When scientists in England reported last April that what a woman eats around the time she conceives can affect whether she has a boy or a girl—the headline-making finding of the study, titled “You Are What Your Mother Eats,” was that women who ate breakfast cereal were more likely to have a boy—it was picked up by more newspapers and Websites than you can count (including here, here and here). Basically, they reported that 56 percent of women who consumed the most calories (including breakfast cereal) before conceiving had boys, while only 45 percent of women who consumed the fewest calories did. Now comes the not-so-fast part.
In a paper online in the same journal that published the original, scientists led by statistician S. Stanley Young, assistant director of the National Institute of Statistical Sciences, call the link between eating cereal and giving birth to a boy “most likely a multiple testing false positive.” They contend that the correlation between eating cereal and having a boy is easily explained by chance, and is not a true cause-and-effect relationship.
The statistical argument is somewhat arcane, but can be boiled down to this: if you test lots and lots of things (behaviors, genes, anything) to see whether it is correlated with some outcome (getting a disease, having a boy, whatever) then you are bound to get a hit by chance alone. Think of it this way: you are curious about whether particular articles of clothing correlate with getting run over by a car, and you test hundreds of clothes (pink shirts, blue shirts, black pants, blue jeans, do-rags, cowboy hats . . . ). By statistical fluke, people wearing some article of clothing are going to be more likely to get run over than are people wearing any other article of clothing. Look at enough pairings of supposed cause and effect, and by chance alone you’ll find one.
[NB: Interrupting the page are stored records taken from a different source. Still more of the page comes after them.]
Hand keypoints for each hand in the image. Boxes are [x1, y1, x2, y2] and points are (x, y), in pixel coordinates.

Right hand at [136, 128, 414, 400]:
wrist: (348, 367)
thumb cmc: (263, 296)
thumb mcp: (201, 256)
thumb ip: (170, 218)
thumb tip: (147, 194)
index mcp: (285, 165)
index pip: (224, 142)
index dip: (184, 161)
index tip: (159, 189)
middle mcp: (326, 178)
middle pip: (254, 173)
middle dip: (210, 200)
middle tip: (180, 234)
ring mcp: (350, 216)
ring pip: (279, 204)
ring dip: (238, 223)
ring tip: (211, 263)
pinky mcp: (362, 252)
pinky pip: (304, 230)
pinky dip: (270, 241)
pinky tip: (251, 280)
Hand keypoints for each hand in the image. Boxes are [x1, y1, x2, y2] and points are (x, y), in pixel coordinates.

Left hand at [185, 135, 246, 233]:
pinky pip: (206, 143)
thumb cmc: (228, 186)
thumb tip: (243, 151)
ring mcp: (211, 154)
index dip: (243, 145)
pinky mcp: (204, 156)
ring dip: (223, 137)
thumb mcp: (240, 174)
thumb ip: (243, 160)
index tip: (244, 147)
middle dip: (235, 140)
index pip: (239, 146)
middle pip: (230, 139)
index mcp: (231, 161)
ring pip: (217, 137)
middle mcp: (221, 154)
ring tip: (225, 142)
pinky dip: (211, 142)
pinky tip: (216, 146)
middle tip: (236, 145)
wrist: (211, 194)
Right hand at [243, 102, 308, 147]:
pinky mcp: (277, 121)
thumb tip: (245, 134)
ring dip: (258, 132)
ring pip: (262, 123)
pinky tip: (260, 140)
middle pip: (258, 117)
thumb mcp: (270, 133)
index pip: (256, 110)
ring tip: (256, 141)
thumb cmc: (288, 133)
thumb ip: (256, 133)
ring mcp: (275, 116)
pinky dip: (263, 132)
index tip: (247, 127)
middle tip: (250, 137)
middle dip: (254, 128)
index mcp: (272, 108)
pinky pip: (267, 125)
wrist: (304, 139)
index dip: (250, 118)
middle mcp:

“Multiple testing can easily lead to false discoveries,” write Young and his co-authors. “Hundreds of comparisons were conducted . . . [so] the claimed effects are readily explainable by chance.”
The authors of the original paper, led by Fiona Mathews of the University of Exeter, are having none of it. They deny running hundreds of tests in a search for something that correlates with sex determination. Firing back, they say that their critics' “account of our work bears little relationship to the methods, results or conclusions we report. For example, [they] claim that we used 396 tests to address our primary hypothesis. In fact, we used two.” (Young disputes this. How many tests Mathews ran depends on what you mean by “tests.” And, probably, by “how many.”)
While we let the two teams duke it out, I am reminded of the cautionary note that John Ioannidis of Tufts University and the University of Ioannina School of Medicine (in Greece) sounded in 2005. The title of his paper, “Why Most Published Research Findings Are False,” says it all.